Satire: AUSTRALIA must address factors that make criminals more likely to go to jail than other members of the community, activists say.
While the Australian Institute of Criminology has found the rate at which criminals die in custody has been decreasing, data from the Australian Bureau of Statistics shows the proportion of prisoners in Australia who are criminals has remained steady at 100 percent.
This is despite the fact that 100% of prisoners claim to be innocent.
“Criminals are over-represented in our prisons,” activist Ima Lawless told thousands of peaceful protestors who had gathered to loot department stores in the city centre.
“We must work together to address the factors that contribute to high incarceration rates among criminals. These include leaving behind too many clues, a failure to avoid CCTV and boasting about their crimes on Facebook.”
Ms Lawless said Australia needed to look closely at the factors contributing to incarceration rates and the way in which our systems were handling criminal incidents.
“This requires a co-operative approach,” she told reporters. “Specifically, we want to see the police co-operating more closely with those who commit crimes by giving a nod and a wink, or simply looking the other way when they see a crime committed.”
Ms Lawless said reducing the number of criminals in contact with the justice system was key in addressing the number of criminals in custody.
“That’s why we want to defund a range of activities such as policing; to improve justice outcomes for criminals in Australia,” she said.
“For years we’ve thrown money at this problem and it has made no difference to criminal incarceration rates. We are now urging the Government to take funding away from the police, and you just watch outcomes improve for criminals.”
Police Commissioner Rob Banks said he was not concerned about a decrease in funding since the recently introduced “cops on bicycles” program had reduced spending on vehicles “and, more importantly, made us feel a lot better about the environment”.
But he said that despite awareness of the disproportionate level of criminals inside detention centres, programs implemented to address the issue had failed.
“Not that long ago we thought tying officers up in copious amounts of paperwork would help to reduce the number of offenders being arrested and jailed,” he said.
“More recently we have redirected police away from fighting crime and had them focus on the important work of becoming allies of minority groups.”
Commissioner Banks lamented that such programs had made little difference to anything at all but “the Police Department float at last year’s Madi Gras is something all Australians can be very proud of”.
“Oh, and it got us plenty of favourable coverage on the ABC,” he added as peaceful protestors chanting “a good cop is a dead cop” burned his bicycle.
“It’s only property,” he said, “And there’s no harm in it. They’re just letting off a bit of steam.

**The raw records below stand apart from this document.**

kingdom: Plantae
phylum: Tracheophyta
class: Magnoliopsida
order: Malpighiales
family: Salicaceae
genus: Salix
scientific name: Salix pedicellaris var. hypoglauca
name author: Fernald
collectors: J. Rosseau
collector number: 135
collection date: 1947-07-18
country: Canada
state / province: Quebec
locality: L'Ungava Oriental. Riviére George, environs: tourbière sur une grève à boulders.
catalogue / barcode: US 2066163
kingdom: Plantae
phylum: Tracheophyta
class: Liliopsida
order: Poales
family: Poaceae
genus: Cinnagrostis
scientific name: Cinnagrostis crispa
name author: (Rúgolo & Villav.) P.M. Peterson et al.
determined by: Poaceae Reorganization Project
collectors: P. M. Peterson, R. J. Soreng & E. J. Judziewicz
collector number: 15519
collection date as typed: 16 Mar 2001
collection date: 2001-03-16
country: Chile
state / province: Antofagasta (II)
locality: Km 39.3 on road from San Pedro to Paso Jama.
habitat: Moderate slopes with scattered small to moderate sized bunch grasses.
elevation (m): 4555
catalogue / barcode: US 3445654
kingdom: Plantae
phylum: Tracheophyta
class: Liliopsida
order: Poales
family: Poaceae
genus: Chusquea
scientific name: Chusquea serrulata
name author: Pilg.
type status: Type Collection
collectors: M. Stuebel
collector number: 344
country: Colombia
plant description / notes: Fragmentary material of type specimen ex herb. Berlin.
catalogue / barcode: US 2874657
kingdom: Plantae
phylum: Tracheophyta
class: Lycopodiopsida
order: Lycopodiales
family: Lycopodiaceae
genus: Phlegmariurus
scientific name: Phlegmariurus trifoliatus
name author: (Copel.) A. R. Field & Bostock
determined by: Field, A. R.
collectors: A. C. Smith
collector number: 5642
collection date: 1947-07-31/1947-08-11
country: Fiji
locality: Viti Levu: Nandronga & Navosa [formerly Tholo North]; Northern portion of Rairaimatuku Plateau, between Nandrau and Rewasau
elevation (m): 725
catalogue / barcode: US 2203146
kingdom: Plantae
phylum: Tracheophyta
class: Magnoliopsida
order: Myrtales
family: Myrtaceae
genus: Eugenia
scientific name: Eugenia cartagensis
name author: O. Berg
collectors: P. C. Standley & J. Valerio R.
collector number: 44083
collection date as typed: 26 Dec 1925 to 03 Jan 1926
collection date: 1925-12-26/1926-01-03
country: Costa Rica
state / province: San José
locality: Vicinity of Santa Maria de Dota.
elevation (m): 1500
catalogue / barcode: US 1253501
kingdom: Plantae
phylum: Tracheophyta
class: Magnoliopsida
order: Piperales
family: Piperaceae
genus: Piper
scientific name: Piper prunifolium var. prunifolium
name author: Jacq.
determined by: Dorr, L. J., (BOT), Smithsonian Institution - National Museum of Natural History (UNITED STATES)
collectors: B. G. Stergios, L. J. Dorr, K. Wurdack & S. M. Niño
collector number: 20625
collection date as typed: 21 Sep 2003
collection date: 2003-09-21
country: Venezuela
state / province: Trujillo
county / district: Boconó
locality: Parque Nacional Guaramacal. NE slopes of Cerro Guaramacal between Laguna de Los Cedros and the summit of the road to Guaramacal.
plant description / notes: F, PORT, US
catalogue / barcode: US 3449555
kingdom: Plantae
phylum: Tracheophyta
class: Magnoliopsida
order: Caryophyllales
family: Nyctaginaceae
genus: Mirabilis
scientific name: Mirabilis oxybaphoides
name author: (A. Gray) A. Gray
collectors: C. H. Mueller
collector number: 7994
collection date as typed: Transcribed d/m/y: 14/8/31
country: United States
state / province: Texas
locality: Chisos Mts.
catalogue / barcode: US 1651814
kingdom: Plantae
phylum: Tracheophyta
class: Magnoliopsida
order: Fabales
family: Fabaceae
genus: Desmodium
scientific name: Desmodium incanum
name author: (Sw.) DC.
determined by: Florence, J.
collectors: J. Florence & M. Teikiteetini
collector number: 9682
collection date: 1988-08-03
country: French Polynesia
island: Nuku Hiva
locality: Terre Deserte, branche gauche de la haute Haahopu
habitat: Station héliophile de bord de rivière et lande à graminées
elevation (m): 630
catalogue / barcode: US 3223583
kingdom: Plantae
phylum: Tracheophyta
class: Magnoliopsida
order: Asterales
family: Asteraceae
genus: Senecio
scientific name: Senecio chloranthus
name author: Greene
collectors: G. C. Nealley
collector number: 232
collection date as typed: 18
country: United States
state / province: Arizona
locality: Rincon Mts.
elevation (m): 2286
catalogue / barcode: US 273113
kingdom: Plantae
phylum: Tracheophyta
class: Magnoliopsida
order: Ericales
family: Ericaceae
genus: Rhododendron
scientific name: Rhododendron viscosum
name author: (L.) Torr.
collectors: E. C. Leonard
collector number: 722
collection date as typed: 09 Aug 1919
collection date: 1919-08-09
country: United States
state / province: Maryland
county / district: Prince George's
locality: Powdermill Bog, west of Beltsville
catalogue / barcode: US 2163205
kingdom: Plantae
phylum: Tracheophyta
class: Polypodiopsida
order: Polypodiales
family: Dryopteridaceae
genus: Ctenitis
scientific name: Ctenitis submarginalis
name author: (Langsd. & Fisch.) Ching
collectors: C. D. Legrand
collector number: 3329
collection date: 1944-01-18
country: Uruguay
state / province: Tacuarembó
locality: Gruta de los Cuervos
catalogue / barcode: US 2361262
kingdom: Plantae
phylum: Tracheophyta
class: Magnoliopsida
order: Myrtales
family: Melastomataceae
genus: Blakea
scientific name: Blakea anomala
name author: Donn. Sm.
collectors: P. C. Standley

In fact, I want to congratulate protestors on observing social distancing rules while rummaging through high-end stores. They’ve adhered to our strict one looter per 4 square metre rule.”
Meanwhile, Wokeopia University Vice-Chancellor Professor Cognitive Dissonance said it was difficult to disentangle crimes committed – such as theft, assault and murder – from legal issues that contribute to the incarceration of criminals.
“Laws that see criminals put behind bars are out of touch with common decency. Australia is lagging behind the rest of the world,” she said. “It’s not right that we are criminalising people for committing crimes.”
“The Government must set targets for lower incarceration rates and, if the targets are not achieved, cabinet ministers should be locked up.”